Input material:

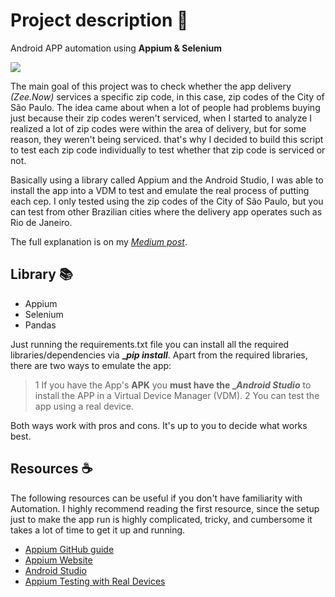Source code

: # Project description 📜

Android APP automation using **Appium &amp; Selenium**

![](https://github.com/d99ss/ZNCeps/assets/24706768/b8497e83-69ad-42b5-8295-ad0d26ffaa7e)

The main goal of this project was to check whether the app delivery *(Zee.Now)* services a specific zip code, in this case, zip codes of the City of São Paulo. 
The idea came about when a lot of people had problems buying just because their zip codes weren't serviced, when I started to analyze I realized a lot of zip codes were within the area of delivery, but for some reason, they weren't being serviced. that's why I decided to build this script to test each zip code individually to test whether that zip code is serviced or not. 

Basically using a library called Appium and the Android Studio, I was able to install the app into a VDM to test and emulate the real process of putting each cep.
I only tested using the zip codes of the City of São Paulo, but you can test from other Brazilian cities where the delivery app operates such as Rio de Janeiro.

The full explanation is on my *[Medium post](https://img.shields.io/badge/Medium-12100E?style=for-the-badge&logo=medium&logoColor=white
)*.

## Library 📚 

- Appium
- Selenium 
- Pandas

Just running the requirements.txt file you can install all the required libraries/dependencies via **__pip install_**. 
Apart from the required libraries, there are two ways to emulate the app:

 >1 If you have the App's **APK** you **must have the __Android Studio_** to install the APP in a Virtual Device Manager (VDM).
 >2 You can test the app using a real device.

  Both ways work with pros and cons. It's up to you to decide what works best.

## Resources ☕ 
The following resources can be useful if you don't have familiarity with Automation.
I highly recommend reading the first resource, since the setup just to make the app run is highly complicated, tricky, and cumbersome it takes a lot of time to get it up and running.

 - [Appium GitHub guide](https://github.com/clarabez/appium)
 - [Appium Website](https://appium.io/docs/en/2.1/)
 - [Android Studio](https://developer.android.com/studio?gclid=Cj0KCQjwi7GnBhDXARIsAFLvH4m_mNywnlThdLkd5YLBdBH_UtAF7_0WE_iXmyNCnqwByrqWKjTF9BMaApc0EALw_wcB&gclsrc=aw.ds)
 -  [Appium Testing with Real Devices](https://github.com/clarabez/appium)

...

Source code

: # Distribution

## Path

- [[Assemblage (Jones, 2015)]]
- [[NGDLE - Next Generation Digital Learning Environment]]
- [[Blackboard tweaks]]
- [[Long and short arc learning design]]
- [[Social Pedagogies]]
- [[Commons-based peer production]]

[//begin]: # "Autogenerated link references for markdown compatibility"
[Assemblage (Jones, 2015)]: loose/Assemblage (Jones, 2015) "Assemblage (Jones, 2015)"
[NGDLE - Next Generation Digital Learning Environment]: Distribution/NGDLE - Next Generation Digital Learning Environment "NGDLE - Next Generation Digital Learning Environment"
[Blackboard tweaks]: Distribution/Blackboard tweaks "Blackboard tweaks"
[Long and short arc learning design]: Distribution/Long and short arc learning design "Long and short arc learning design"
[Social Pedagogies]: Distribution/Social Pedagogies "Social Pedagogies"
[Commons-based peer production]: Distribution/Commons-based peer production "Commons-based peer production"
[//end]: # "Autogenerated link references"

Exercise:
Return only the number of lines in the material with the word "production" in them.

Your response:
2